> _SOURCE TEXT_

The paradox of infidelity is not about unmet love but about misplaced desires. In chasing the illusion of what is missing, many men forfeit the abundance already within their grasp.
The phenomenon of infidelity has long perplexed scholars, clergy, and ordinary observers alike. Why would men, ensconced in stable relationships, risk it all for fleeting encounters? The answer, though multilayered, can be distilled into what experts term the 80/20 principle—the tendency to undervalue abundance while being lured by scarcity. It is a paradox of human desire: in reaching for what appears missing, men often lose the greater treasure already in their grasp.
Sociologists contend that cheating is seldom rooted in outright dissatisfaction. Instead, it arises from a restless pursuit of novelty, a craving for validation, or the intoxicating illusion that someone else offers the elusive “missing piece.” Yet time and again, that missing 20 percent proves ephemeral—merely a mirage that evaporates once attained, leaving destruction in its wake.

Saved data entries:

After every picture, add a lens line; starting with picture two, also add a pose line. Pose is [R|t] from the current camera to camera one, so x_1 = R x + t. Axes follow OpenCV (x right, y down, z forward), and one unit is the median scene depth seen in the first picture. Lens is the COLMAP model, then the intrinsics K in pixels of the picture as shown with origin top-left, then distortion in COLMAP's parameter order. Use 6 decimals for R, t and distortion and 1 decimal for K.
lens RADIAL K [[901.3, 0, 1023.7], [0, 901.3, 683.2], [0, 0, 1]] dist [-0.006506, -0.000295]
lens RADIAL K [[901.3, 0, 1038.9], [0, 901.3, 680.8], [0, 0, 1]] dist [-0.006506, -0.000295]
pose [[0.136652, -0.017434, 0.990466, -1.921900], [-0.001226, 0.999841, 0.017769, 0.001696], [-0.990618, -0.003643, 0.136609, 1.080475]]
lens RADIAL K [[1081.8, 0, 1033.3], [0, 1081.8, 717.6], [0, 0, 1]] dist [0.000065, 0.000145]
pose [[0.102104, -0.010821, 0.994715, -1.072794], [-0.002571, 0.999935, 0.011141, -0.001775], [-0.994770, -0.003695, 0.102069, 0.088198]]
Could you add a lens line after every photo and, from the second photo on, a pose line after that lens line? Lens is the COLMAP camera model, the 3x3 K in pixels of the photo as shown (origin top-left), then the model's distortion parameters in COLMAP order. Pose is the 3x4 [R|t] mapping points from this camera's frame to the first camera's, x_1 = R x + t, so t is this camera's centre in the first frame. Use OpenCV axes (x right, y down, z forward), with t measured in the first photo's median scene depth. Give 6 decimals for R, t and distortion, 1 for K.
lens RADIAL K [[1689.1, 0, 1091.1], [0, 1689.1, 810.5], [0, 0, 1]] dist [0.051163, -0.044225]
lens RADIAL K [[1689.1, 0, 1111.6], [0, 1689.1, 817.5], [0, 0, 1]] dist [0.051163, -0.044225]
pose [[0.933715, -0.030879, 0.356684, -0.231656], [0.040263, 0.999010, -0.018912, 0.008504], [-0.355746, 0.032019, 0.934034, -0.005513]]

> _ACTION ITEM_
In the passage on infidelity, list everything that sociologists say cheating arises from instead of outright dissatisfaction.

> _SOLVED PROBLEM_
- a restless pursuit of novelty
- a craving for validation
- the intoxicating illusion that someone else offers the elusive "missing piece"